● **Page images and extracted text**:
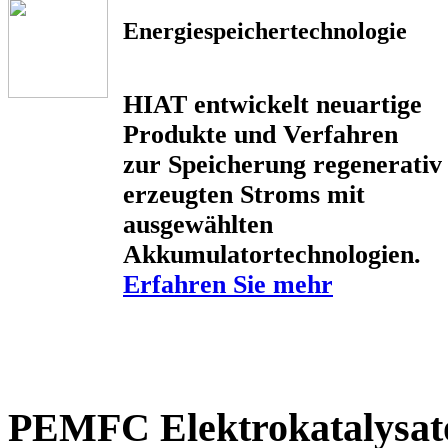
Energiespeichertechnologie
HIAT entwickelt neuartige
Produkte und Verfahren
zur Speicherung regenerativ
erzeugten Stroms mit
ausgewählten
Akkumulatortechnologien.
Erfahren Sie mehr
PEMFC Elektrokatalysat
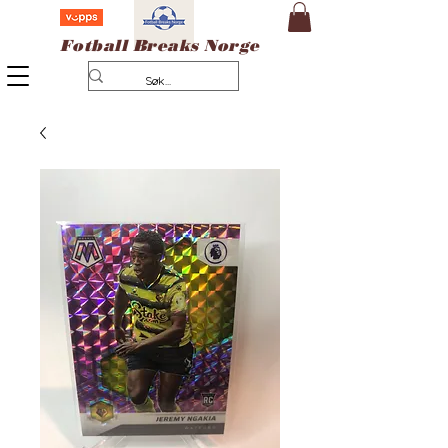
Fotball Breaks Norge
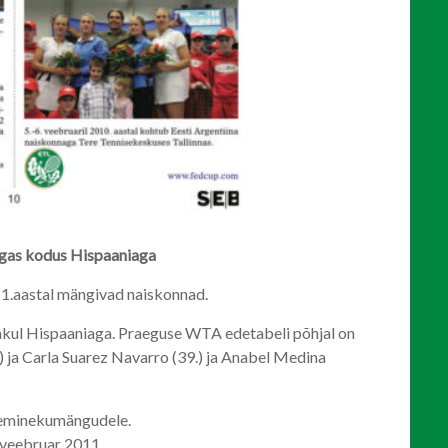
igas kodus Hispaaniaga
011.aastal mängivad naiskonnad.
jakul Hispaaniaga. Praeguse WTA edetabeli põhjal on
) ja Carla Suarez Navarro (39.) ja Anabel Medina
üleminekumängudele.
 veebruar 2011.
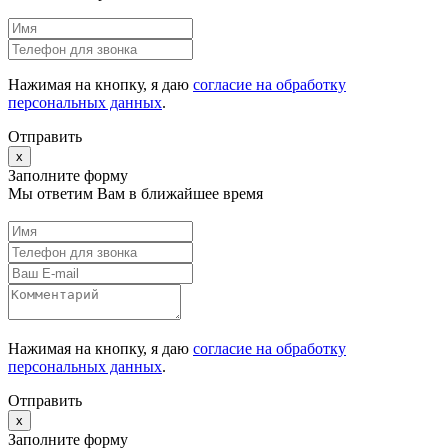
Нажимая на кнопку, я даю
согласие на обработку
персональных данных
.
Отправить
x
Заполните форму
Мы ответим Вам в ближайшее время
Нажимая на кнопку, я даю
согласие на обработку
персональных данных
.
Отправить
x
Заполните форму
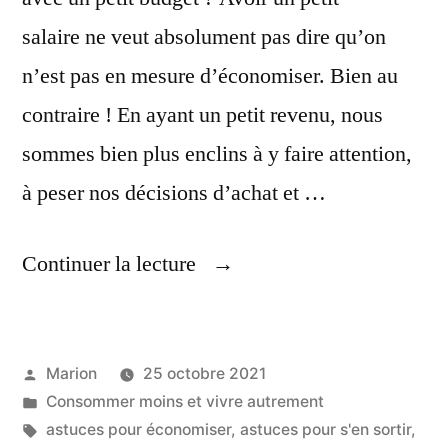
salaire ne veut absolument pas dire qu’on
n’est pas en mesure d’économiser. Bien au
contraire ! En ayant un petit revenu, nous
sommes bien plus enclins à y faire attention,
à peser nos décisions d’achat et …
« Économiser,
Continuer la lecture
Avec
Un
Publié
Marion
25 octobre 2021
Petit
par
Publié
Consommer moins et vivre autrement
Salaire »
dans
Étiquettes :
astuces pour économiser
,
astuces pour s'en sortir
,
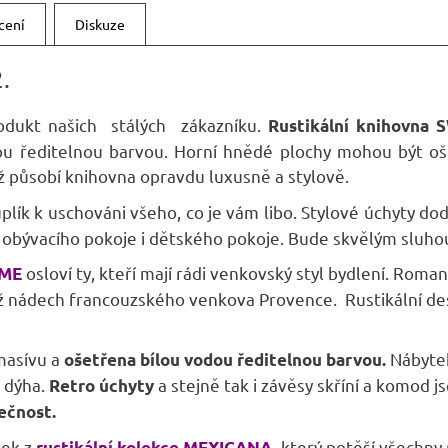
A
cení
Diskuze
.
dukt našich stálých zákazníku.
Rustikální knihovna
ou ředitelnou barvou. Horní hnědé plochy mohou být o
už působí knihovna opravdu luxusně a stylově.
uplík k uschováni všeho, co je vám libo. Stylové úchyty d
, obývacího pokoje i dětského pokoje. Bude skvělým sluho
osloví ty, kteří mají rádi venkovský styl bydlení. Roma
ME
ádech francouzského venkova Provence. Rustikální design
masívu a
Nábyte
ošetřena bílou vodou ředitelnou barvou.
á dýha.
a stejně tak i závěsy skříní a komod 
Retro úchyty
nečnost.
tek z
který potěší všechny
rustikální kolekce MEXICANA
,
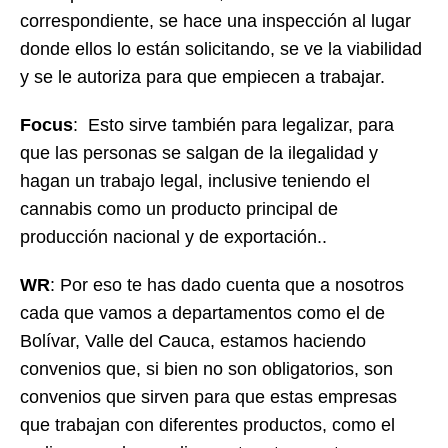
correspondiente, se hace una inspección al lugar
donde ellos lo están solicitando, se ve la viabilidad
y se le autoriza para que empiecen a trabajar.
Focus
: Esto sirve también para legalizar, para
que las personas se salgan de la ilegalidad y
hagan un trabajo legal, inclusive teniendo el
cannabis como un producto principal de
producción nacional y de exportación..
WR
: Por eso te has dado cuenta que a nosotros
cada que vamos a departamentos como el de
Bolívar, Valle del Cauca, estamos haciendo
convenios que, si bien no son obligatorios, son
convenios que sirven para que estas empresas
que trabajan con diferentes productos, como el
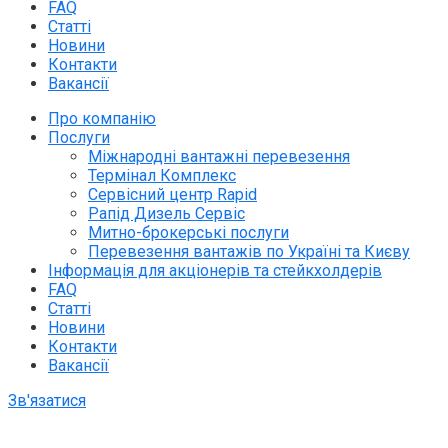
FAQ
Статті
Новини
Контакти
Вакансії
Про компанію
Послуги
Міжнародні вантажні перевезення
Термінал Комплекс
Сервісний центр Rapid
Рапід Дизель Сервіс
Митно-брокерські послуги
Перевезення вантажів по Україні та Києву
Інформація для акціонерів та стейкхолдерів
FAQ
Статті
Новини
Контакти
Вакансії
Зв'язатися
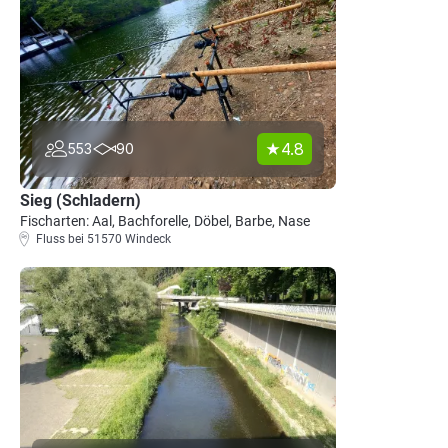
4.8
553
90
Sieg (Schladern)
Fischarten: Aal, Bachforelle, Döbel, Barbe, Nase
Fluss bei 51570 Windeck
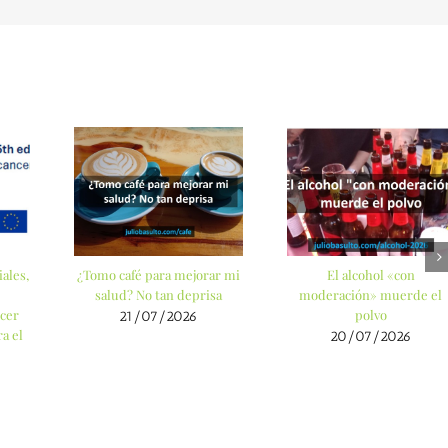
el
ales,
¿Tomo café para mejorar mi
El alcohol «con
salud? No tan deprisa
moderación» muerde el
cer
polvo
21/07/2026
a el
20/07/2026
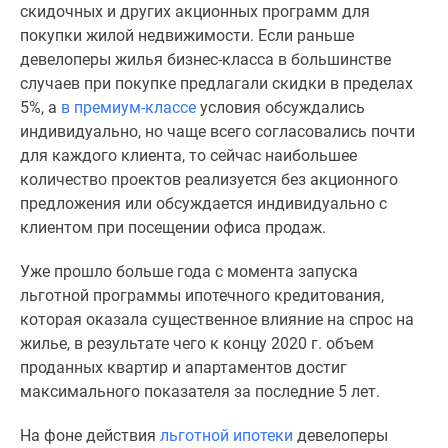
скидочных и других акционных программ для
Новости
покупки жилой недвижимости. Если раньше
недвижимости
девелоперы жилья бизнес-класса в большинстве
Мнение
случаев при покупке предлагали скидки в пределах
эксперта
5%, а
в премиум-классе
условия обсуждались
Аналитика
индивидуально, но чаще всего согласовались почти
рынка
для каждого клиента, то сейчас наибольшее
Покупателю
количество проектов реализуется без акционного
Экспертиза
предложения или обсуждается индивидуально с
новостроек
клиентом при посещении офиса продаж.
Эксперты
и
Уже прошло больше года с момента запуска
авторы
льготной программы ипотечного кредитования,
О
которая оказала существенное влияние на спрос на
проекте
жилье, в результате чего к концу 2020 г. объем
Контакты
проданных квартир и апартаментов достиг
Реклама
максимального показателя за последние 5 лет.
на
сайте
На фоне действия
льготной ипотеки
девелоперы
Vk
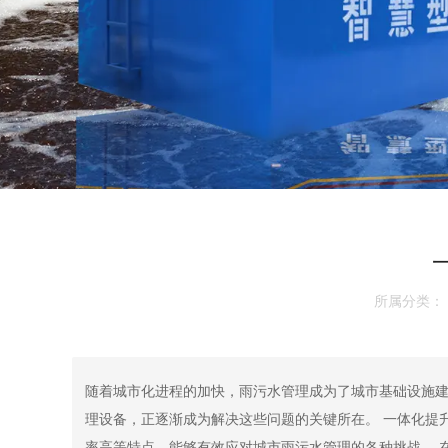
所属分类：
随着城市化进程的加快，雨污水管理成为了城市基础设施
理设备，正逐渐成为解决这些问题的关键所在。 一体化提
率高等特点，能够有效应对城市雨污水管理的各种挑战。 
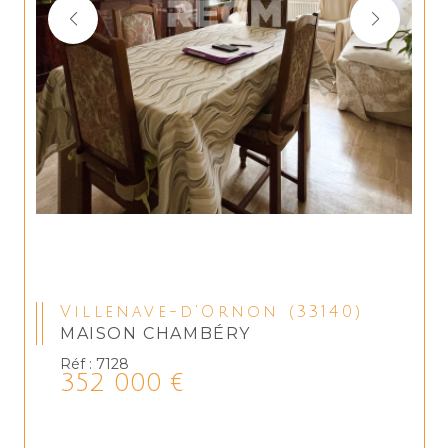
Villenave-d'Ornon (33140)
MAISON CHAMBÉRY
Réf : 7128
352 000 €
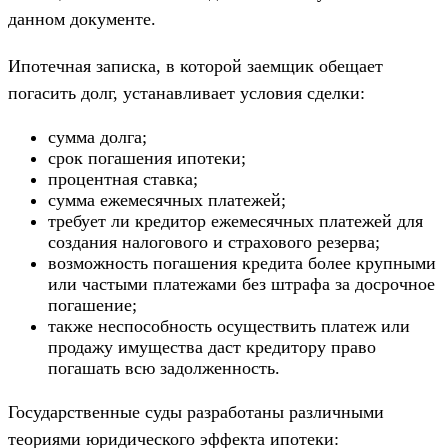
данном документе.
Ипотечная записка, в которой заемщик обещает
погасить долг, устанавливает условия сделки:
сумма долга;
срок погашения ипотеки;
процентная ставка;
сумма ежемесячных платежей;
требует ли кредитор ежемесячных платежей для
создания налогового и страхового резерва;
возможность погашения кредита более крупными
или частыми платежами без штрафа за досрочное
погашение;
также неспособность осуществить платеж или
продажу имущества даст кредитору право
погашать всю задолженность.
Государственные суды разработаны различными
теориями юридического эффекта ипотеки:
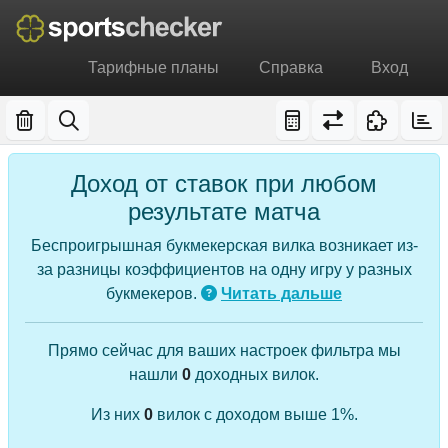
Тарифные планы
Справка
Вход
Доход от ставок при любом
результате матча
Беспроигрышная букмекерская вилка возникает из-
за разницы коэффициентов на одну игру у разных
букмекеров.
Читать дальше
Прямо сейчас для ваших настроек фильтра мы
нашли
0
доходных вилок.
Из них
0
вилок с доходом выше 1%.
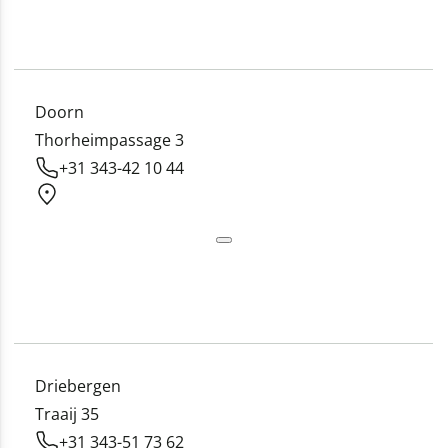
Doorn
Thorheimpassage 3
+31 343-42 10 44
Driebergen
Traaij 35
+31 343-51 73 62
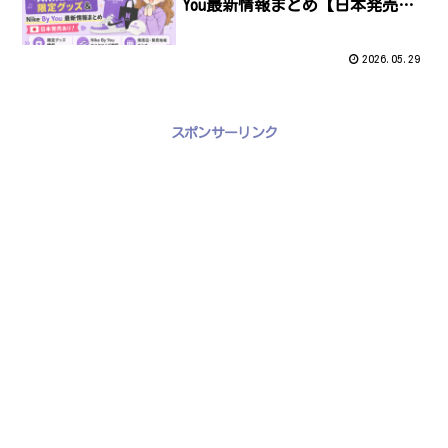
You最新情報まとめ【日本発売あ
り】
2026.05.29
スポンサーリンク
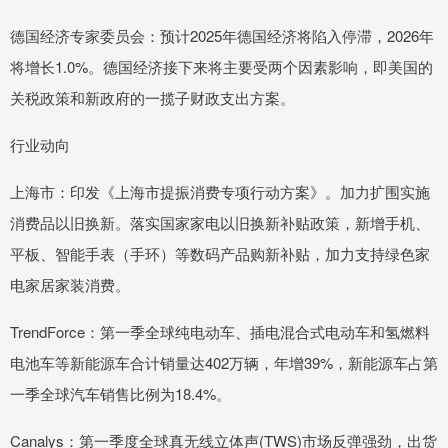
德国经济专家委员会：预计2025年德国经济将陷入停滞，2026年
将增长1.0%。德国经济接下来将主要受两个因素影响，即美国的
关税政策和新政府的一揽子财政支出方案。
行业动向
上海市：印发《上海市提振消费专项行动方案》。加力扩围实施
消费品以旧换新。落实国家家电以旧换新补贴政策，新增手机、
平板、智能手表（手环）等数码产品购新补贴，加力支持绿色家
电家居家装消费。
TrendForce：第一季全球纯电动车、插电混合式电动车和氢燃料
电池车等新能源车合计销量达402万辆，年增39%，新能源车占第
一季全球汽车销售比例为18.4%。
Canalys：第一季度全球真无线立体声(TWS)市场反弹强劲，出货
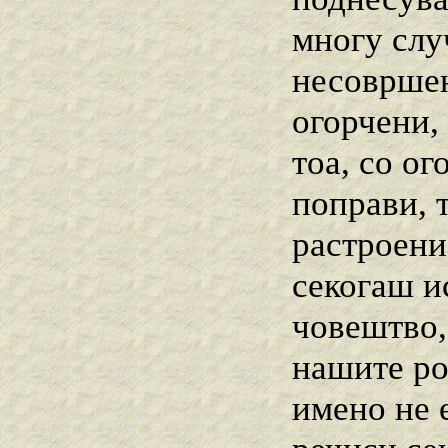
многу слу
несовршенс
огорчени,
тоа, со о
поправи, 
растроени
секогаш и
човештво,
нашите ро
имено не е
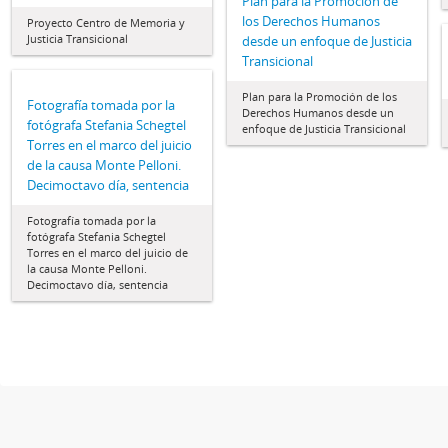
Plan para la Promoción de
los Derechos Humanos
Proyecto Centro de Memoria y
Justicia Transicional
desde un enfoque de Justicia
Transicional
Plan para la Promoción de los
Fotografía tomada por la
Derechos Humanos desde un
fotógrafa Stefania Schegtel
enfoque de Justicia Transicional
Torres en el marco del juicio
de la causa Monte Pelloni.
Decimoctavo día, sentencia
Fotografía tomada por la
fotógrafa Stefania Schegtel
Torres en el marco del juicio de
la causa Monte Pelloni.
Decimoctavo día, sentencia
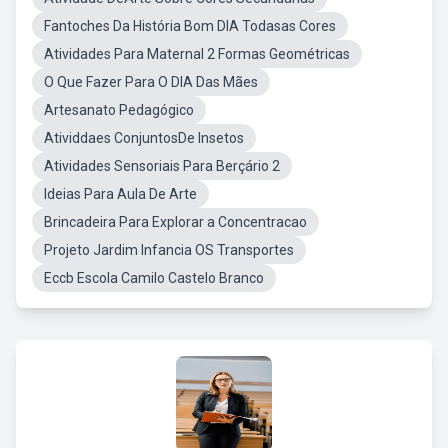
Fantoches Da História Bom DIA Todasas Cores
Atividades Para Maternal 2 Formas Geométricas
O Que Fazer Para O DIA Das Mães
Artesanato Pedagógico
Atividdaes ConjuntosDe Insetos
Atividades Sensoriais Para Berçário 2
Ideias Para Aula De Arte
Brincadeira Para Explorar a Concentracao
Projeto Jardim Infancia OS Transportes
Eccb Escola Camilo Castelo Branco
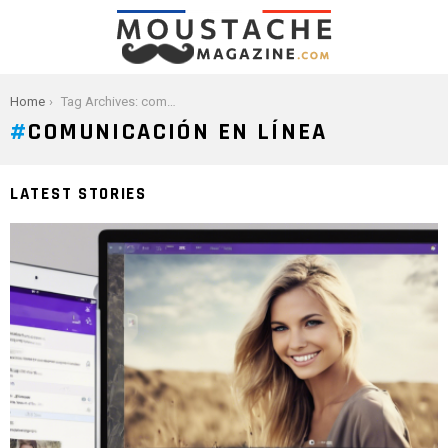
You are here:
Home
Tag Archives: comunicación en línea
COMUNICACIÓN EN LÍNEA
LATEST STORIES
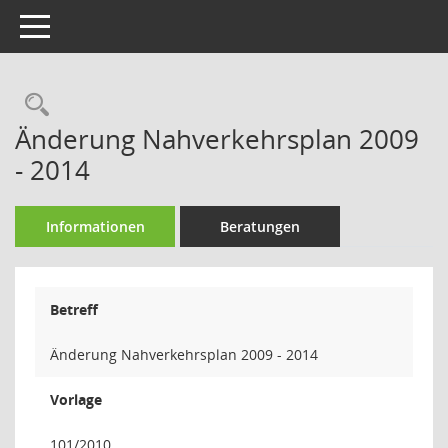
Toggle navigation
Rechercheauswahl
Änderung Nahverkehrsplan 2009
- 2014
Informationen
Beratungen
Betreff
Änderung Nahverkehrsplan 2009 - 2014
Vorlage
101/2010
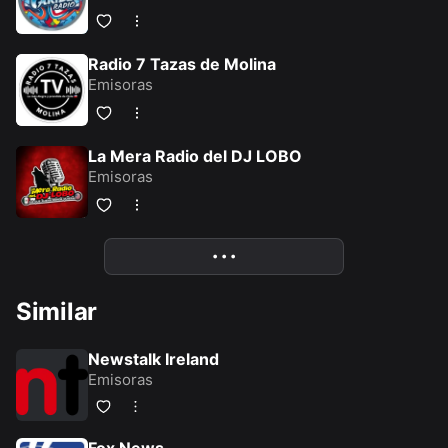
Radio 7 Tazas de Molina
Emisoras
La Mera Radio del DJ LOBO
Emisoras
More
• • •
Similar
Newstalk Ireland
Emisoras
Fox News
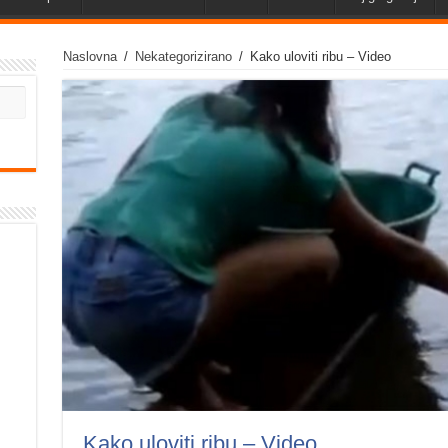
Naslovna
/
Nekategorizirano
/
Kako uloviti ribu – Video
Kako uloviti ribu – Video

● **WHAT THIS TASK INVOLVES**: Be exact. Write out all the entries and omit the pictures.

● **RESULT FOR THIS EXERCISE**:
Energiespeichertechnologie
HIAT entwickelt neuartige
Produkte und Verfahren
zur Speicherung regenerativ
erzeugten Stroms mit
ausgewählten
Akkumulatortechnologien.
Erfahren Sie mehr
PEMFC Elektrokatalysat
Fotball Breaks Norge
igas kodus Hispaaniaga
011.aastal mängivad naiskonnad.
jakul Hispaaniaga. Praeguse WTA edetabeli põhjal on
) ja Carla Suarez Navarro (39.) ja Anabel Medina
üleminekumängudele.
 veebruar 2011.
Нажимая на кнопку, я даю
согласие на обработку
персональных данных
.
Отправить
x
Заполните форму
Мы ответим Вам в ближайшее время
Нажимая на кнопку, я даю
согласие на обработку
персональных данных
.
Отправить
x
Заполните форму
salaire ne veut absolument pas dire qu’on
n’est pas en mesure d’économiser. Bien au
contraire ! En ayant un petit revenu, nous
sommes bien plus enclins à y faire attention,
à peser nos décisions d’achat et …
« Économiser,
Continuer la lecture
Avec
Un
Publié
Marion
25 octobre 2021
Petit
par
Publié
Consommer moins et vivre autrement
Salaire »
dans
Étiquettes :
astuces pour économiser
,
astuces pour s'en sortir
,
A
cení
Diskuze
.
dukt našich stálých zákazníku.
Rustikální knihovna
ou ředitelnou barvou. Horní hnědé plochy mohou být o
už působí knihovna opravdu luxusně a stylově.
uplík k uschováni všeho, co je vám libo. Stylové úchyty d
, obývacího pokoje i dětského pokoje. Bude skvělým sluho
osloví ty, kteří mají rádi venkovský styl bydlení. Roma
ME
ádech francouzského venkova Provence. Rustikální design
masívu a
Nábyte
ošetřena bílou vodou ředitelnou barvou.
á dýha.
a stejně tak i závěsy skříní a komod 
Retro úchyty
nečnost.
tek z
který potěší všechny
rustikální kolekce MEXICANA
,
correspondiente, se hace una inspección al lugar
donde ellos lo están solicitando, se ve la viabilidad
y se le autoriza para que empiecen a trabajar.
Focus
: Esto sirve también para legalizar, para
que las personas se salgan de la ilegalidad y
hagan un trabajo legal, inclusive teniendo el
cannabis como un producto principal de
producción nacional y de exportación..
WR
: Por eso te has dado cuenta que a nosotros
cada que vamos a departamentos como el de
Bolívar, Valle del Cauca, estamos haciendo
convenios que, si bien no son obligatorios, son
convenios que sirven para que estas empresas
que trabajan con diferentes productos, como el
FAQ
Статті
Новини
Контакти
Вакансії
Про компанію
Послуги
Міжнародні вантажні перевезення
Термінал Комплекс
Сервісний центр Rapid
Рапід Дизель Сервіс
Митно-брокерські послуги
Перевезення вантажів по Україні та Києву
Інформація для акціонерів та стейкхолдерів
FAQ
Статті
Новини
Контакти
Вакансії
Зв'язатися
4.8
553
90
Sieg (Schladern)
Fischarten: Aal, Bachforelle, Döbel, Barbe, Nase
Fluss bei 51570 Windeck
el
ales,
¿Tomo café para mejorar mi
El alcohol «con
salud? No tan deprisa
moderación» muerde el
cer
polvo
21/07/2026
a el
20/07/2026
скидочных и других акционных программ для
Новости
покупки жилой недвижимости. Если раньше
недвижимости
девелоперы жилья бизнес-класса в большинстве
Мнение
случаев при покупке предлагали скидки в пределах
эксперта
5%, а
в премиум-классе
условия обсуждались
Аналитика
индивидуально, но чаще всего согласовались почти
рынка
для каждого клиента, то сейчас наибольшее
Покупателю
количество проектов реализуется без акционного
Экспертиза
предложения или обсуждается индивидуально с
новостроек
клиентом при посещении офиса продаж.
Эксперты
и
Уже прошло больше года с момента запуска
авторы
льготной программы ипотечного кредитования,
О
которая оказала существенное влияние на спрос на
проекте
жилье, в результате чего к концу 2020 г. объем
Контакты
проданных квартир и апартаментов достиг
Реклама
максимального показателя за последние 5 лет.
на
сайте
На фоне действия
льготной ипотеки
девелоперы
Vk
所属分类：
随着城市化进程的加快，雨污水管理成为了城市基础设施
理设备，正逐渐成为解决这些问题的关键所在。 一体化提
率高等特点，能够有效应对城市雨污水管理的各种挑战。 
Villenave-d'Ornon (33140)
MAISON CHAMBÉRY
Réf : 7128
352 000 €
данном документе.
Ипотечная записка, в которой заемщик обещает
погасить долг, устанавливает условия сделки:
сумма долга;
срок погашения ипотеки;
процентная ставка;
сумма ежемесячных платежей;
требует ли кредитор ежемесячных платежей для
создания налогового и страхового резерва;
возможность погашения кредита более крупными
или частыми платежами без штрафа за досрочное
погашение;
также неспособность осуществить платеж или
продажу имущества даст кредитору право
погашать всю задолженность.
Государственные суды разработаны различными
теориями юридического эффекта ипотеки:
Тарифные планы
Справка
Вход
Доход от ставок при любом
результате матча
Беспроигрышная букмекерская вилка возникает из-
за разницы коэффициентов на одну игру у разных
букмекеров.
Читать дальше
Прямо сейчас для ваших настроек фильтра мы
нашли
0
доходных вилок.
Из них
0
вилок с доходом выше 1%.
Doorn
Thorheimpassage 3
+31 343-42 10 44
Driebergen
Traaij 35
+31 343-51 73 62
You最新情報まとめ【日本発売あ
り】
2026.05.29
スポンサーリンク
德国经济专家委员会：预计2025年德国经济将陷入停滞，2026年
将增长1.0%。德国经济接下来将主要受两个因素影响，即美国的
关税政策和新政府的一揽子财政支出方案。
行业动向
上海市：印发《上海市提振消费专项行动方案》。加力扩围实施
消费品以旧换新。落实国家家电以旧换新补贴政策，新增手机、
平板、智能手表（手环）等数码产品购新补贴，加力支持绿色家
电家居家装消费。
TrendForce：第一季全球纯电动车、插电混合式电动车和氢燃料
电池车等新能源车合计销量达402万辆，年增39%，新能源车占第
一季全球汽车销售比例为18.4%。
Canalys：第一季度全球真无线立体声(TWS)市场反弹强劲，出货
многу слу
несовршенс
огорчени,
тоа, со о
поправи, 
растроени
секогаш и
човештво,
нашите ро
имено не е
Plan para la Promoción de
los Derechos Humanos
Proyecto Centro de Memoria y
Justicia Transicional
desde un enfoque de Justicia
Transicional
Plan para la Promoción de los
Fotografía tomada por la
Derechos Humanos desde un
fotógrafa Stefania Schegtel
enfoque de Justicia Transicional
Torres en el marco del juicio
de la causa Monte Pelloni.
Decimoctavo día, sentencia
Fotografía tomada por la
fotógrafa Stefania Schegtel
Torres en el marco del juicio de
la causa Monte Pelloni.
Decimoctavo día, sentencia
Fantoches Da História Bom DIA Todasas Cores
Atividades Para Maternal 2 Formas Geométricas
O Que Fazer Para O DIA Das Mães
Artesanato Pedagógico
Atividdaes ConjuntosDe Insetos
Atividades Sensoriais Para Berçário 2
Ideias Para Aula De Arte
Brincadeira Para Explorar a Concentracao
Projeto Jardim Infancia OS Transportes
Eccb Escola Camilo Castelo Branco
You are here:
Home
Tag Archives: comunicación en línea
COMUNICACIÓN EN LÍNEA
LATEST STORIES
Toggle navigation
Rechercheauswahl
Änderung Nahverkehrsplan 2009
- 2014
Informationen
Beratungen
Betreff
Änderung Nahverkehrsplan 2009 - 2014
Vorlage
101/2010
Radio 7 Tazas de Molina
Emisoras
La Mera Radio del DJ LOBO
Emisoras
More
• • •
Similar
Newstalk Ireland
Emisoras
Fox News
Naslovna
/
Nekategorizirano
/
Kako uloviti ribu – Video
Kako uloviti ribu – Video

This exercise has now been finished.